Assigned task – Put every line of the material below into a JSON list of strings, one string per line, skipping blank lines and omitting the picture placeholders.

Information given –
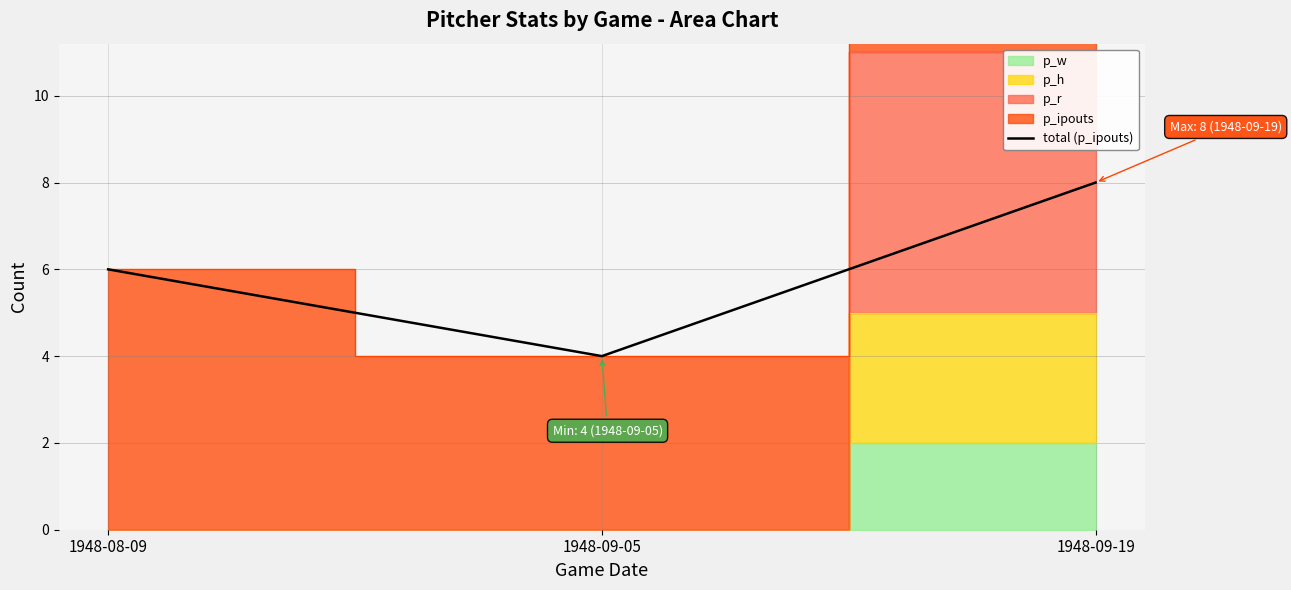

What value does the data have at 1948-09-05?

4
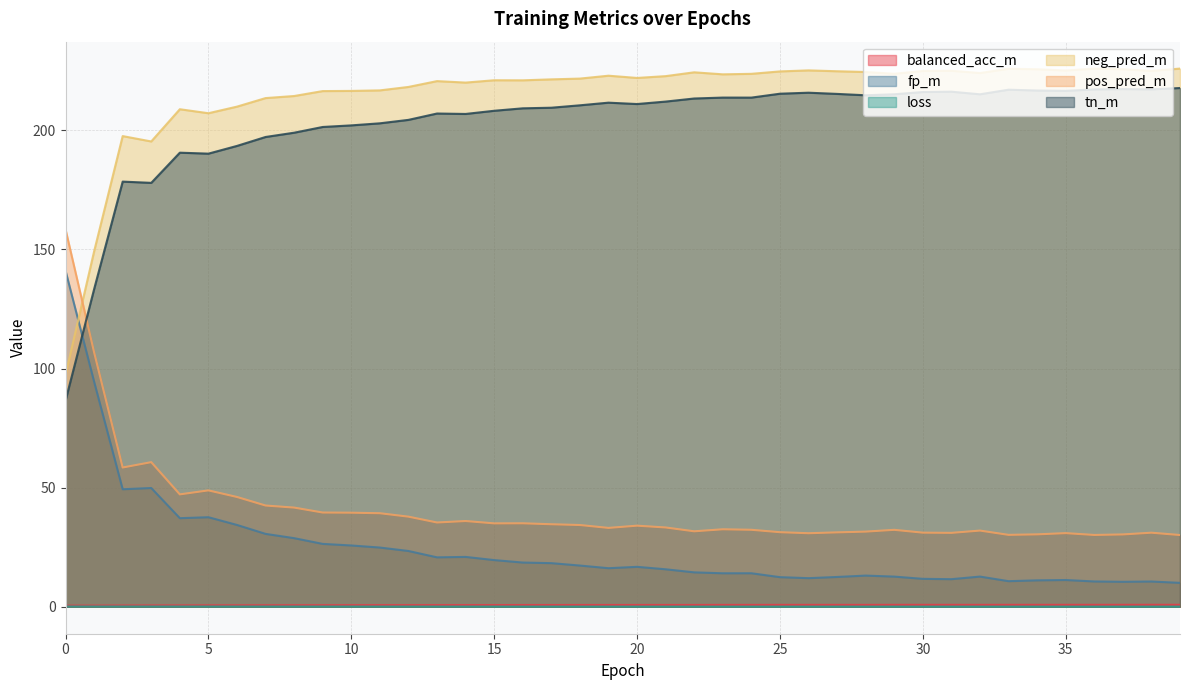

Which category has the highest value across all series?

39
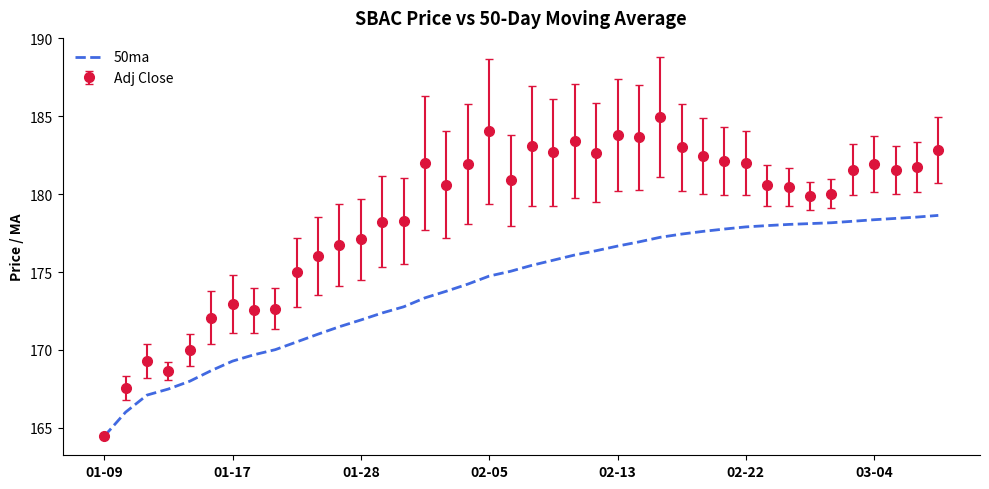

Which series has the largest range (max minus min)?

Adj Close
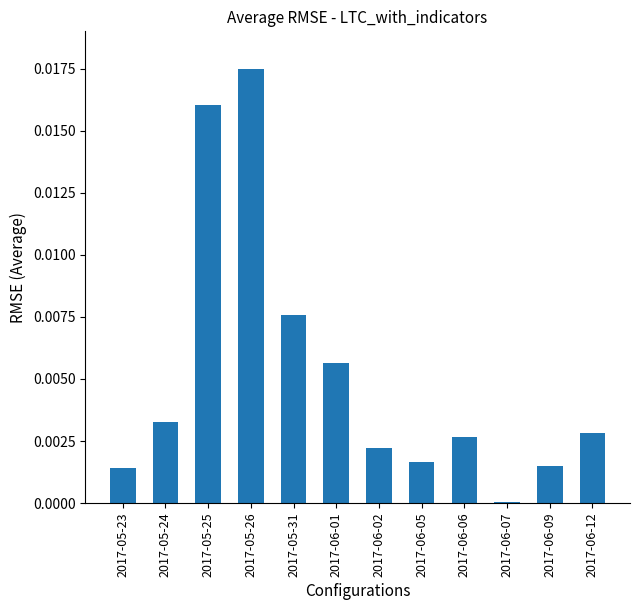

How many series are shown in this chart?

1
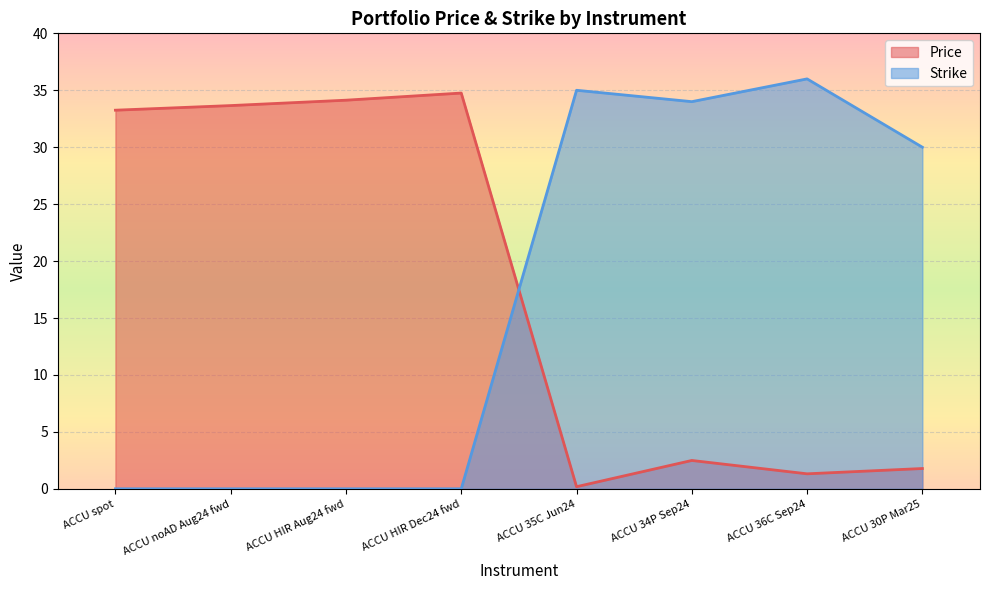

What is the label of the 3rd point from the left?

ACCU HIR Aug24 fwd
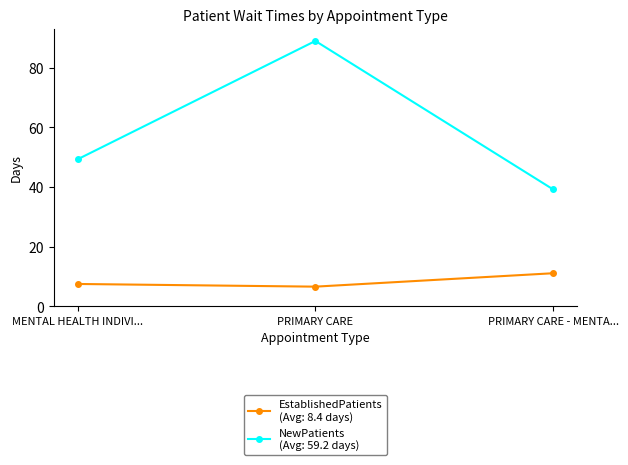

At which category is the sum across all series the highest?

PRIMARY CARE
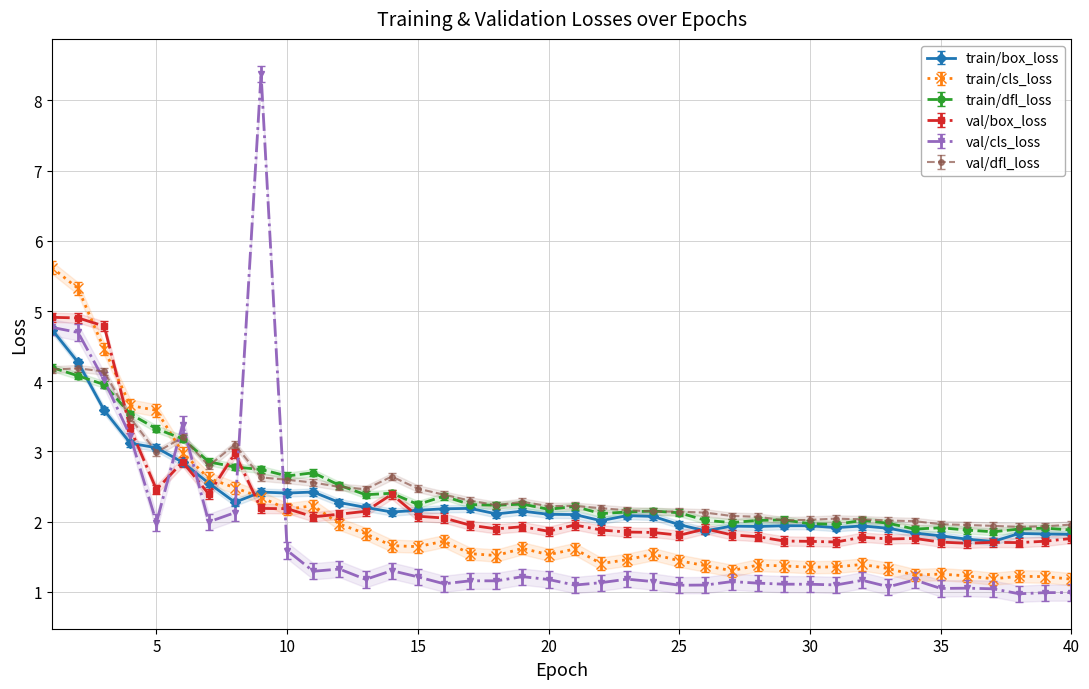

Rank the categories by train/box_loss value from highest to lowest.

1, 2, 3, 4, 5, 6, 7, 11, 9, 10, 8, 12, 13, 17, 16, 15, 19, 14, 18, 20, 21, 23, 24, 22, 25, 30, 29, 32, 27, 28, 31, 33, 26, 34, 38, 39, 40, 35, 36, 37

Written answer –
[
  "What value does the data have at 1948-09-05?",
  "4",
  "Which category has the highest value across all series?",
  "39",
  "Which series has the largest range (max minus min)?",
  "Adj Close",
  "How many series are shown in this chart?",
  "1",
  "What is the label of the 3rd point from the left?",
  "ACCU HIR Aug24 fwd",
  "At which category is the sum across all series the highest?",
  "PRIMARY CARE",
  "Rank the categories by train/box_loss value from highest to lowest.",
  "1, 2, 3, 4, 5, 6, 7, 11, 9, 10, 8, 12, 13, 17, 16, 15, 19, 14, 18, 20, 21, 23, 24, 22, 25, 30, 29, 32, 27, 28, 31, 33, 26, 34, 38, 39, 40, 35, 36, 37"
]